The generation of an immunosuppressive microenvironment by soluble factors in head and neck squamous cell carcinoma

Abstract

Tumour infiltrating lymphocytes (TIL) in head neck squamous cell carcinoma (HNSCC) are enriched in Treg, a finding confirmed in the current study, which is thought to be a contributing factor to immunosuppression and tumour evasion. Soluble factors released by malignant HNSCC cells may contribute to the enrichment of Treg by inducing differentiation from naïve T cells and their migration to the tumour.

Using multi-colour flow cytometry, increases in CD4⁺CD25ʰⁱ, CD4⁺CD25⁺CD39⁺, CD4⁺CD25⁺CD26⁻ and CD4⁺CD25⁺FoxP3⁺ Treg phenotypes were observed in TIL from HNSCC compared to PBMC. Following culture of CD4⁺CD25⁻ T cells with conditioned medium (CM) collected from dispersed tumour samples, there was an increase in CD39 expression but not FoxP3 compared to control cultures that were cultured in complete growth medium. Furthermore these cells were unable to suppress the proliferation of CD4⁺CD25⁻ T cells in CFSE assays. Soluble factors in CM from UMSCC cell lines and tumour-derived fibroblasts were unable to induce the expression of any Treg markers following culture with CD4⁺CD25⁻ T cells. Culture with CM also had no effect on T cell apoptosis, with no significant increase in PI-AnexinV⁺ of CaspACE-binding in T cells cultured with CM compared to controls.

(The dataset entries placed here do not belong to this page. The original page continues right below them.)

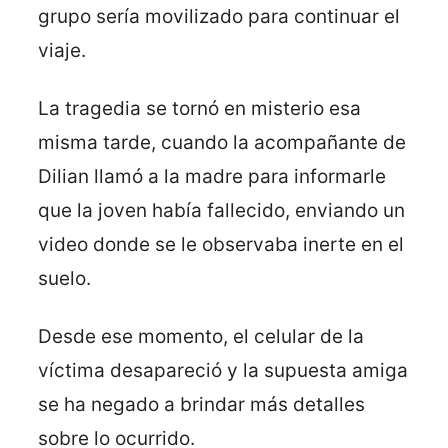
grupo sería movilizado para continuar el
viaje.
La tragedia se tornó en misterio esa
misma tarde, cuando la acompañante de
Dilian llamó a la madre para informarle
que la joven había fallecido, enviando un
video donde se le observaba inerte en el
suelo.
Desde ese momento, el celular de la
víctima desapareció y la supuesta amiga
se ha negado a brindar más detalles
sobre lo ocurrido.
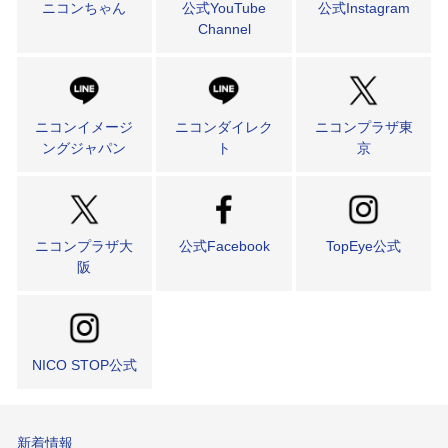
ニコンちゃん
公式YouTube
公式Instagram
Channel
ニコンイメージ
ニコンダイレク
ニコンプラザ東
ングジャパン
ト
京
ニコンプラザ大
公式Facebook
TopEye公式
阪
NICO STOP公式
新着情報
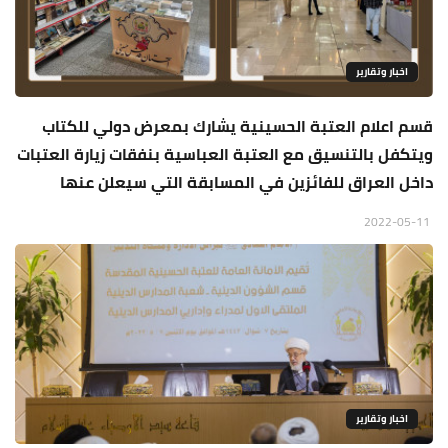
اخبار وتقارير
قسم اعلام العتبة الحسينية يشارك بمعرض دولي للكتاب
ويتكفل بالتنسيق مع العتبة العباسية بنفقات زيارة العتبات
داخل العراق للفائزين في المسابقة التي سيعلن عنها
2022-05-11
اخبار وتقارير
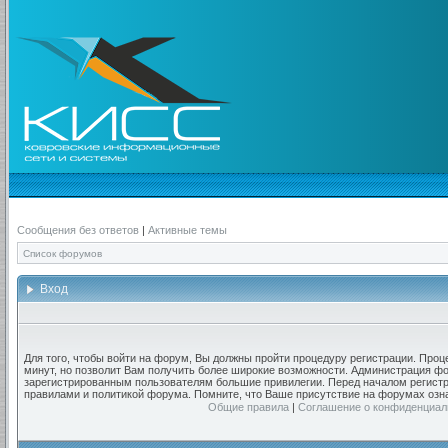
Сообщения без ответов
|
Активные темы
Список форумов
Вход
Для того, чтобы войти на форум, Вы должны пройти процедуру регистрации. Проц
минут, но позволит Вам получить более широкие возможности. Администрация ф
зарегистрированным пользователям большие привилегии. Перед началом регистр
правилами и политикой форума. Помните, что Ваше присутствие на форумах озн
Общие правила
|
Соглашение о конфиденциал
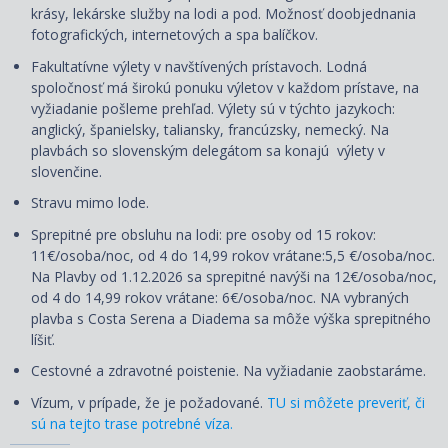
krásy, lekárske služby na lodi a pod. Možnosť doobjednania
fotografických, internetových a spa balíčkov.
Fakultatívne výlety v navštívených prístavoch. Lodná
spoločnosť má širokú ponuku výletov v každom prístave, na
vyžiadanie pošleme prehľad. Výlety sú v týchto jazykoch:
anglický, španielsky, taliansky, francúzsky, nemecký. Na
plavbách so slovenským delegátom sa konajú výlety v
slovenčine.
Stravu mimo lode.
Sprepitné pre obsluhu na lodi: pre osoby od 15 rokov:
11€/osoba/noc, od 4 do 14,99 rokov vrátane:5,5 €/osoba/noc.
Na Plavby od 1.12.2026 sa sprepitné navýši na 12€/osoba/noc,
od 4 do 14,99 rokov vrátane: 6€/osoba/noc. NA vybraných
plavba s Costa Serena a Diadema sa môže výška sprepitného
líšiť.
Cestovné a zdravotné poistenie. Na vyžiadanie zaobstaráme.
Vízum, v prípade, že je požadované.
TU si môžete preveriť, či
sú na tejto trase potrebné víza.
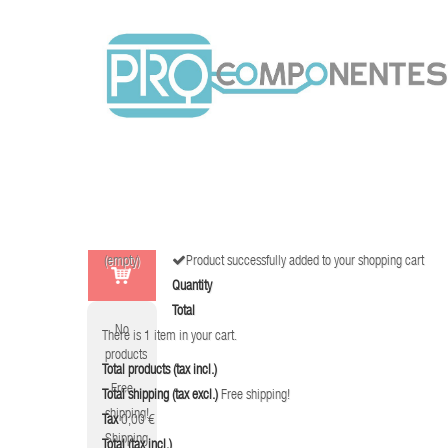
(empty)
Product successfully added to your shopping cart
Quantity
Total
No
There is 1 item in your cart.
products
Total products (tax incl.)
Free
Total shipping (tax excl.)
Free shipping!
shipping!
Tax
0,00 €
Shipping
Total (tax incl.)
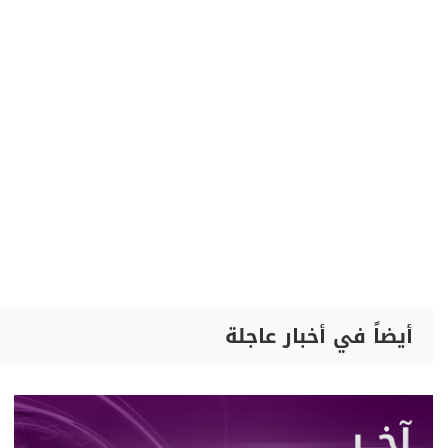
أيضاً في أخبار عاجلة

The expression of the chemokine receptors, CXCR3, CCR4, CCR5 and CCR6 was analysed on T cell populations from HNSCC PBMC and TIL and healthy control PBMC using five-colour flow cytometry. Increased proportions of CXCR3⁺ and CCR5⁺ T cells were observed in HNSCC TIL compared to HNSCC PBMC but were no different between the patient and healthy control PBMC. CCR4 and CCR6 were expressed on a higher proportion of Treg from HNSCC PBMC compared to healthy controls but no difference was observed on CTL. In TIL the percentage expression of CCR4 and CCR6 were no different in that of HNSCC patient PBMC. Despite these observed differences in receptor expression, soluble factors in tumour dispersed CM was unable to induce T cell chemotaxis. Overall, although limited effects were observed from soluble factors in tumour CM, the different expression of chemokine receptors suggests there may be a role for soluble factors in Treg recruitment. However whether this is responsible for Treg accumulation or general to all T cells is unclear.